PASSAGE FOR REVIEW:
Gini(True) = 1 - ((3/6)^2) - ((3/6)^2) = 0.5
Gini(False) = 1 - ((6/8)^2) - ((2/8)^2) ≈ 0.375
Weighted Gini(Windy) = (6/14) * Gini(True) + (8/14) * Gini(False)
≈ (6/14) * 0.5 + (8/14) * 0.375
≈ 0.429

Based on the Gini index calculations, the "Outlook" attribute has the lowest weighted Gini index (0.343).
Therefore, we will choose "Outlook" as the root node for the decision tree.
Overfitting and Pruning
● Overfitting and pruning are essential concepts in the context of decision trees and other machine
learning models. Let's discuss each of them in detail:
Overfitting:
● Overfitting occurs when a model learns the training data too well, capturing noise and random
fluctuations rather than the underlying pattern. As a result, the model performs well on the training
data but poorly on unseen data.
● In decision trees, overfitting often happens when the tree is allowed to grow too deep or become too
complex. This can lead to nodes in the tree that are specific to the training data and do not
generalize well.
● Overfitting can be detected by evaluating the model's performance on a separate validation set or
through cross-validation.
● Signs of overfitting include a large difference between training and validation performance or
deteriorating performance on the validation set as the model becomes more complex.
Pruning:
● Pruning is a technique used to combat overfitting by removing parts of the decision tree that do not
contribute significantly to its predictive accuracy.
● There are two main approaches to pruning: pre-pruning and post-pruning.

STORED DATA:
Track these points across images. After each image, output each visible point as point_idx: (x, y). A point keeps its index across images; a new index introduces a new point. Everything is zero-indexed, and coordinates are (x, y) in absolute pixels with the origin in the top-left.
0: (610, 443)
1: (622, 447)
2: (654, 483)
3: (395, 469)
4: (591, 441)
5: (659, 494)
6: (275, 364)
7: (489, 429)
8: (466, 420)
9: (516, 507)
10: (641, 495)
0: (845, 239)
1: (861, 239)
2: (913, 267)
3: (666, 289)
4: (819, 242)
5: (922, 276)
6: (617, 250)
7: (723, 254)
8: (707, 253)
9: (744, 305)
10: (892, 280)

==

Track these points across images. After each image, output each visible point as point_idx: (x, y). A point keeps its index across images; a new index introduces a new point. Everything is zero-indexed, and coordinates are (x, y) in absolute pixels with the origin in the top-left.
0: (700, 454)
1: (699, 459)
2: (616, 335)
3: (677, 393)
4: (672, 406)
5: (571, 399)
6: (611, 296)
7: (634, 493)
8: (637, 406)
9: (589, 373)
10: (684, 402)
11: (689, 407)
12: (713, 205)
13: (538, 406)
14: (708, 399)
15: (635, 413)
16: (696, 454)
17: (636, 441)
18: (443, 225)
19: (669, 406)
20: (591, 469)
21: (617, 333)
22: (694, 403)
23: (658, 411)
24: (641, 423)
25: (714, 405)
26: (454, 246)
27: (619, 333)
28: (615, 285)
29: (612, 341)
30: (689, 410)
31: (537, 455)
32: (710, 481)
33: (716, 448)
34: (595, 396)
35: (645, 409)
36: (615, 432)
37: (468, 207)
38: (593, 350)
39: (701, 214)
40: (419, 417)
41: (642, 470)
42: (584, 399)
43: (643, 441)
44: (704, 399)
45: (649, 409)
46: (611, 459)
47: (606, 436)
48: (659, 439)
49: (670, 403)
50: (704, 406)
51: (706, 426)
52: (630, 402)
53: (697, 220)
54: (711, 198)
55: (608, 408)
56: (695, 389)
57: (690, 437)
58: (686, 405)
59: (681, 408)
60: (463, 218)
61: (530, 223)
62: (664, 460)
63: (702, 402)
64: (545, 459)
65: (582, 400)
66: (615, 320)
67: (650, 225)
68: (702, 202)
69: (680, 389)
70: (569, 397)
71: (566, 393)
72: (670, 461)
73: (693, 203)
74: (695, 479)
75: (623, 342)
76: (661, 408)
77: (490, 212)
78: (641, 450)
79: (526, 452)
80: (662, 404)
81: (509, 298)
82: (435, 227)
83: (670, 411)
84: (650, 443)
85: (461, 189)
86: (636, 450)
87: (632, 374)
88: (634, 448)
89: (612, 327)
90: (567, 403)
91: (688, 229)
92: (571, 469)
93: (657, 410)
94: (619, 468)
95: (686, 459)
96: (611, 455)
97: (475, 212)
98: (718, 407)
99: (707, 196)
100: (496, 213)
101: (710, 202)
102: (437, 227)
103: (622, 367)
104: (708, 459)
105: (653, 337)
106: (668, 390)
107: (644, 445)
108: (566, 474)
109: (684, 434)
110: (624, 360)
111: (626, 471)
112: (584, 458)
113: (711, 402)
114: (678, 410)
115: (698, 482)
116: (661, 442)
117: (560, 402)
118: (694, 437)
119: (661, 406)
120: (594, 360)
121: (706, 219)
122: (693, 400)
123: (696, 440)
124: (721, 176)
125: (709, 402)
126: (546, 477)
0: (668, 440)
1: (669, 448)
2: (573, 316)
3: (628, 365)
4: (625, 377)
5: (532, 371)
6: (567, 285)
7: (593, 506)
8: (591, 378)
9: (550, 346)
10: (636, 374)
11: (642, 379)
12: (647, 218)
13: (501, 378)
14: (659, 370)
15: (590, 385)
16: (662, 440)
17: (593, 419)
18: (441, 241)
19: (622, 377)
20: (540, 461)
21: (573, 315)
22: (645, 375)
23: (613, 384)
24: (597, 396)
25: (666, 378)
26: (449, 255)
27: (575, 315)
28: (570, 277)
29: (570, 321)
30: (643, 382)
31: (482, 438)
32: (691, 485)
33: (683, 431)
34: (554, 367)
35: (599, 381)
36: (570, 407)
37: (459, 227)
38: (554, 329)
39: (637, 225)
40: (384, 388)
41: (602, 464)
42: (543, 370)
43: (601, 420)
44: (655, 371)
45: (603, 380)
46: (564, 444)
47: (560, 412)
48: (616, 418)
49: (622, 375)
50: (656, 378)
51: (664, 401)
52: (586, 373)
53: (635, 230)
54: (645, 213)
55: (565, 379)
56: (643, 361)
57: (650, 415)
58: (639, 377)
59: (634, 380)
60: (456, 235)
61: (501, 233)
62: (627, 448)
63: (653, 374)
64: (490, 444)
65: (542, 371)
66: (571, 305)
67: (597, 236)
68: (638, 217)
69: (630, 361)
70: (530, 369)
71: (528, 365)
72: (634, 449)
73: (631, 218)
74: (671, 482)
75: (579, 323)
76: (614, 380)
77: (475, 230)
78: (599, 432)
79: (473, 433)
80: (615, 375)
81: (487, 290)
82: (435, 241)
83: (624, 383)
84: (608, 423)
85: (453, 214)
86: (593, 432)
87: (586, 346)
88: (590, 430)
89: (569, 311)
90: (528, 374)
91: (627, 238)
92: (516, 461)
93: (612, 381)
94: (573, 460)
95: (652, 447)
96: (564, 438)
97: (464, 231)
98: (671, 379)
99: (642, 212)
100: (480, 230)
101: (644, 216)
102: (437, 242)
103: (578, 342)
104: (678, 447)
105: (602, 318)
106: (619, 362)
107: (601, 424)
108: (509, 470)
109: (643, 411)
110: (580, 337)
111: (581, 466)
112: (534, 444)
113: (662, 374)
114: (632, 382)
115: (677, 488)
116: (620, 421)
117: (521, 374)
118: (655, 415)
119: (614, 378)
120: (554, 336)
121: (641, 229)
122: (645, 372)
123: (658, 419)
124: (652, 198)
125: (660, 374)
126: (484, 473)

---

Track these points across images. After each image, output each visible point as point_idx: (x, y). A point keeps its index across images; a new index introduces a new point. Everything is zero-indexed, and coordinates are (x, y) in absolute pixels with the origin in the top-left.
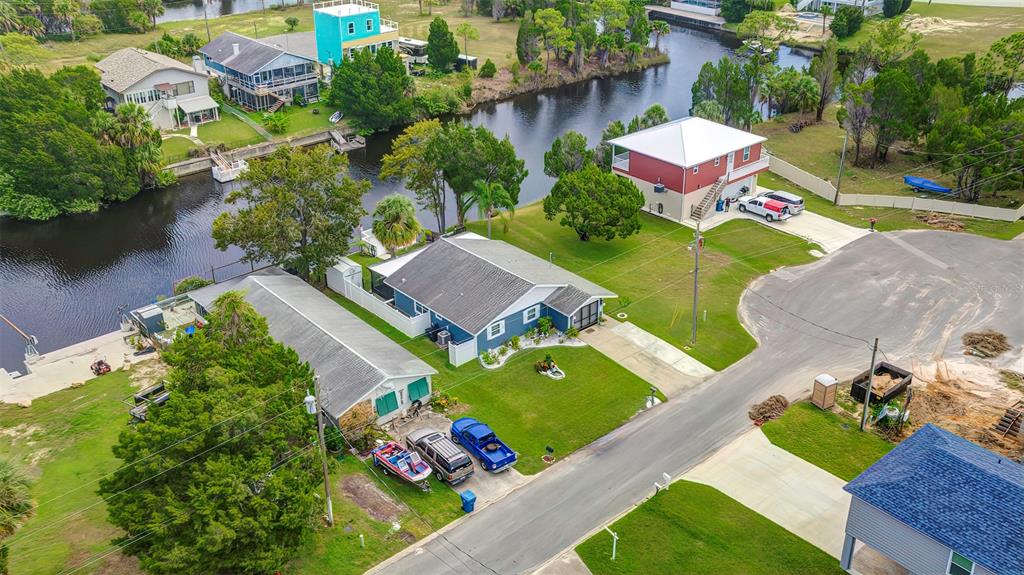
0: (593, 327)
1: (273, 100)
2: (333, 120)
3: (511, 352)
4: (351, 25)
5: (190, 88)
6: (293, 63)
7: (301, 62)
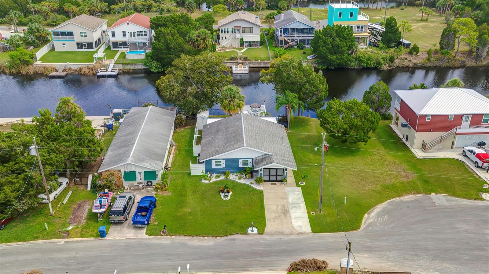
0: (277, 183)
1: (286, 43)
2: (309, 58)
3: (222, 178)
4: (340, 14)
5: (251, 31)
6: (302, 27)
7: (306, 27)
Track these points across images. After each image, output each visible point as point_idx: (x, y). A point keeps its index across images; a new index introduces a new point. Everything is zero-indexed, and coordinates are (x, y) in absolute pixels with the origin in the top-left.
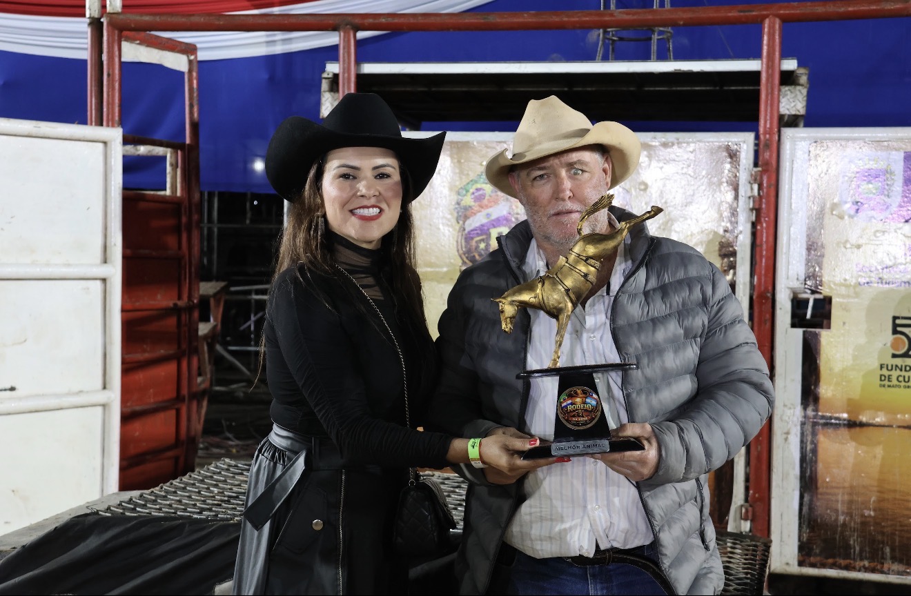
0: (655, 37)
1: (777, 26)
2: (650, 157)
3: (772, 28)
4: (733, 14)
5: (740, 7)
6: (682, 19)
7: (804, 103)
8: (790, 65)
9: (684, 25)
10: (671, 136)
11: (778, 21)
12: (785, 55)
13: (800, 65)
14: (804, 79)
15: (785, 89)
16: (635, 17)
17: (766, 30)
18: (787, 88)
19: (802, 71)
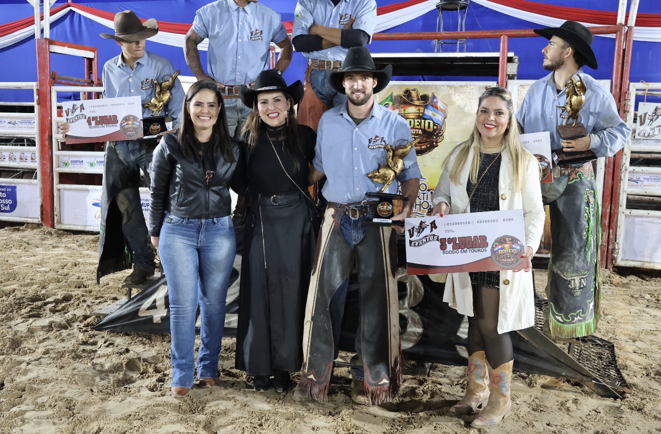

ASSIGNMENT: From the passage on decision trees, write out word for word the part starting at "Gini(True) = 1" and ending at "Gini index (0.343).".

RESULT BELOW:
Gini(True) = 1 - ((3/6)^2) - ((3/6)^2) = 0.5
Gini(False) = 1 - ((6/8)^2) - ((2/8)^2) ≈ 0.375
Weighted Gini(Windy) = (6/14) * Gini(True) + (8/14) * Gini(False)
≈ (6/14) * 0.5 + (8/14) * 0.375
≈ 0.429

Based on the Gini index calculations, the "Outlook" attribute has the lowest weighted Gini index (0.343).